For paid Gemini Advanced subscribers, Gemini will also gain the ability to ingest and process PDF documents, enabling users to ask questions and retrieve relevant information from their PDF files directly on their Android devices.
Google Chrome Gets an AI Assistant
Google announced that it is adding Gemini Nano, a lightweight version of its Gemini model, to the Chrome desktop browser.

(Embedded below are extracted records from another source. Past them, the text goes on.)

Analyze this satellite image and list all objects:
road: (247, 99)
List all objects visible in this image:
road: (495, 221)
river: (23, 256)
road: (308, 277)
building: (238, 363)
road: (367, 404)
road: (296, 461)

This built-in AI assistant will leverage on-device processing to help users generate text for various purposes, such as social media posts, product reviews, and more, directly within the Chrome browser.
Upgraded SynthID AI Watermarking
Google’s SynthID AI watermarking technology, which helps identify AI-generated content, has been expanded to new capabilities. SynthID will now embed watermarking into content created with Veo, Google’s new video generator, and it can also detect AI-generated videos, further strengthening its ability to identify synthetic media.
While there were no hardware announcements at this year’s Google I/O event, the focus on artificial intelligence and the numerous upgrades and new features showcased Google’s continued commitment to pushing the boundaries of AI and its integration into various products and services.
As AI becomes increasingly prevalent in our daily lives, Google’s advancements in this field position the company as a leading innovator, offering users more intelligent, efficient, and personalized experiences across its ecosystem.